Text provided
★ ★ ★
Even a Corrupt System (in this case, College Football) Must Play by Its Own Rules

There is nothing particularly interesting or important going on in the world this week, so I thought I might spend a bit of time discussing college sports, specifically big-money top-tier college football.  Why?  Because it has gone bonkers -- far beyond anything that I have written about it before regarding my love-hate relationship with that sport, which is saying something.

Today, I have no desire to discuss again why football presents literal (and I do mean literal) life-or-death questions.  Instead, this column addresses the depressingly frequent situation in which at least moderately intelligent people say things about sports that are absolutely, jaw-droppingly silly.  Examples of this are legion, such as comments about how Coach X has had "a record-setting number of consecutive 9-win seasons" without noting that it is now possible to have a relatively mediocre year and go 9 and 4 (whereas within my lifetime teams once played only a total of 9 or 10 tens in a season), or lauding running backs' 1000-yard seasons without even mentioning the increased number of games.

The argument that caught my eye last week, however, is from a surprising source, in that Rick Reilly is one of the top sports commentators out there.  He became a bit famous beyond sports a few years ago, for example, when he related a story about how Donald Trump shamelessly cheats at golf, which he expanded into a 2019 book: Commander in Cheat: How Golf Explains Trump.  Reilly is an engaging raconteur, and I have always found his writing to be not merely informative and interesting but insightful.
★ ★ ★
Recorded data
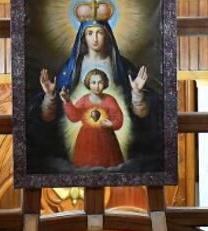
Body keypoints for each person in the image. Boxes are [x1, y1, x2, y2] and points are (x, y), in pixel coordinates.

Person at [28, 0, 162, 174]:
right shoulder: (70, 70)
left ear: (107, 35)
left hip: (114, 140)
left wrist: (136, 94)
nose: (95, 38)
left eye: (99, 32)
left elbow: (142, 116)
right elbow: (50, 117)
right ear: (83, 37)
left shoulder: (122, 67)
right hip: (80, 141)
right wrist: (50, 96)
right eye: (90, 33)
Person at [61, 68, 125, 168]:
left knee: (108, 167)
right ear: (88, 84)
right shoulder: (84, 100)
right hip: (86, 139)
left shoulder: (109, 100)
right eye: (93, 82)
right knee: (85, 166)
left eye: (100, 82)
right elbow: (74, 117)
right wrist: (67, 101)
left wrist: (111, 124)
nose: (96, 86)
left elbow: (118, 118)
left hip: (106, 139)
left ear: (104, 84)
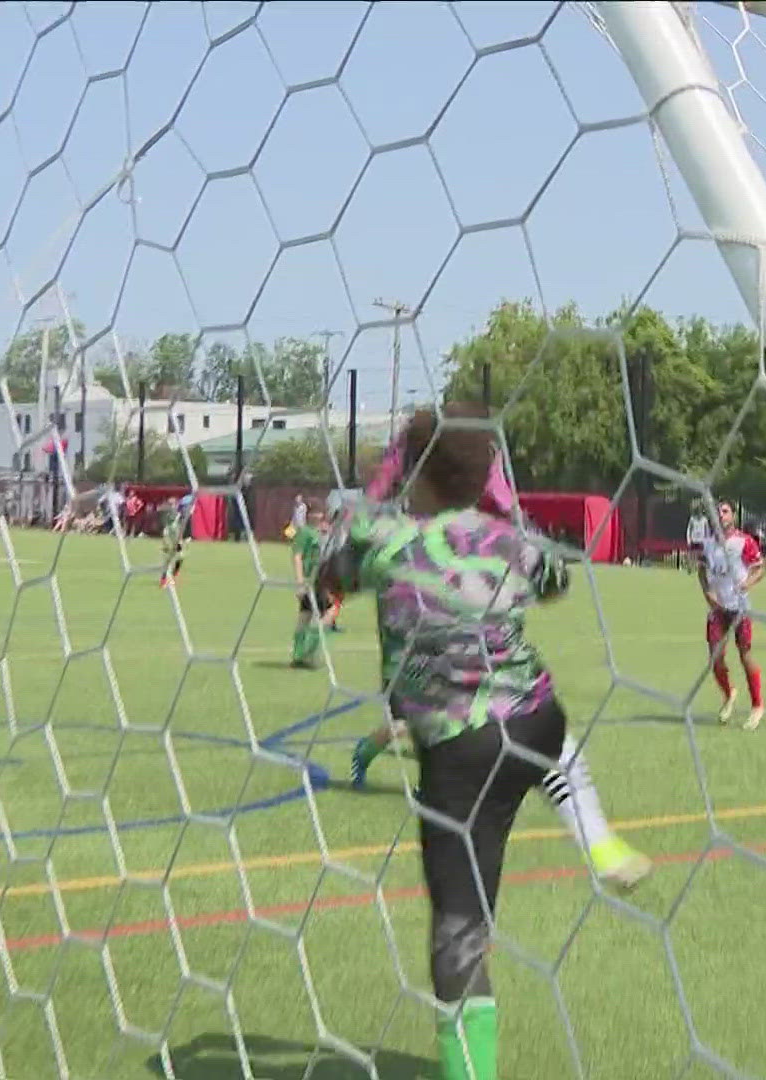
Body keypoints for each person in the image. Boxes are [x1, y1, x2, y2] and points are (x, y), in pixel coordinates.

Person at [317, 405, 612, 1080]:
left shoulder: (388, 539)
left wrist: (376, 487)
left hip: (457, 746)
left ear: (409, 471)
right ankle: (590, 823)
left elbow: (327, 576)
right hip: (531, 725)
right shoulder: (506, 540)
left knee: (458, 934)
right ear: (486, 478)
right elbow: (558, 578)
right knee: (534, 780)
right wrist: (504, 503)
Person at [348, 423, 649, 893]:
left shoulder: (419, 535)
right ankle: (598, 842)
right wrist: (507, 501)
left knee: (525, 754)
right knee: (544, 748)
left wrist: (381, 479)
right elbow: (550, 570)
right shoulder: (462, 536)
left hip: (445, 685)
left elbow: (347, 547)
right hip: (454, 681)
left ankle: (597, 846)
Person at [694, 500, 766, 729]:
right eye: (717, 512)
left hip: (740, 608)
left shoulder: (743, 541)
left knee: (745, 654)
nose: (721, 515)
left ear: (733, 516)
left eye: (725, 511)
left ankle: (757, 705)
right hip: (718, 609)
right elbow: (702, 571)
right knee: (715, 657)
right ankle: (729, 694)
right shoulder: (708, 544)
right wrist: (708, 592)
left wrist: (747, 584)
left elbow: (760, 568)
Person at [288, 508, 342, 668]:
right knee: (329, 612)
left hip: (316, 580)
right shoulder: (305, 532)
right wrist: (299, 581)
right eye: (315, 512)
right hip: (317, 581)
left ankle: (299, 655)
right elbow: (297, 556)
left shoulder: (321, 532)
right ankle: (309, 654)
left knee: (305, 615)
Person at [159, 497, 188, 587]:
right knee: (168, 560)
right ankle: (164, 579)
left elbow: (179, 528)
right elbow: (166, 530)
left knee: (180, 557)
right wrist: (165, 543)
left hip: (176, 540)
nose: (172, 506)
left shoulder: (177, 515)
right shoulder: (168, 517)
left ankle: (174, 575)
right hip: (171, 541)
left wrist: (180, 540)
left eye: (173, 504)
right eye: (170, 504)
★ ★ ★
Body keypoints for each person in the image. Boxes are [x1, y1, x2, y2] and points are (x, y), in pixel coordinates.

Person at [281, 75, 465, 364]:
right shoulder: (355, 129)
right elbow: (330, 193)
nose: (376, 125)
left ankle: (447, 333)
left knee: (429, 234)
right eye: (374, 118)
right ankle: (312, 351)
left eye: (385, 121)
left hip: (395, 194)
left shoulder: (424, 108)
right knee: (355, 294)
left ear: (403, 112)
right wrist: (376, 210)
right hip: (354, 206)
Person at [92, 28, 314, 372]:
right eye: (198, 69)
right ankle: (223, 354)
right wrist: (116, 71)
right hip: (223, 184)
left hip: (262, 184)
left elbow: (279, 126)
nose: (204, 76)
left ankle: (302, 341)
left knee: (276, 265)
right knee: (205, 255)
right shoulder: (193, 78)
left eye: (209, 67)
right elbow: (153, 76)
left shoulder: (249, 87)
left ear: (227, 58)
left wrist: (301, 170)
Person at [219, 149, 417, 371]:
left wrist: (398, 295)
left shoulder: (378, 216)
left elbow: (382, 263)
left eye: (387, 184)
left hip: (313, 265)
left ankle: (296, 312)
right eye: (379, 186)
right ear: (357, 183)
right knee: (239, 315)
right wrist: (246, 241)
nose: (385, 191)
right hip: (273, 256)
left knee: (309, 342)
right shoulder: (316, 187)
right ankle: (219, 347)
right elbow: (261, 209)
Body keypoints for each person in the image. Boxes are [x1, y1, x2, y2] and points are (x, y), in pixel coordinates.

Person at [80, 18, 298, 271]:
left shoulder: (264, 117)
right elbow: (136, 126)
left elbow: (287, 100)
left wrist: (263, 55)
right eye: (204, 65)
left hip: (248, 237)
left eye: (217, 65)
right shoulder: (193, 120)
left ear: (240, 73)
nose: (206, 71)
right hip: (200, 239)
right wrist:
★ ★ ★
Brief
Retype, word for word, the stretch of the college football column above that opens with the words "Today, I have" and closes with "number of games.".

Your solution
Today, I have no desire to discuss again why football presents literal (and I do mean literal) life-or-death questions.  Instead, this column addresses the depressingly frequent situation in which at least moderately intelligent people say things about sports that are absolutely, jaw-droppingly silly.  Examples of this are legion, such as comments about how Coach X has had "a record-setting number of consecutive 9-win seasons" without noting that it is now possible to have a relatively mediocre year and go 9 and 4 (whereas within my lifetime teams once played only a total of 9 or 10 tens in a season), or lauding running backs' 1000-yard seasons without even mentioning the increased number of games.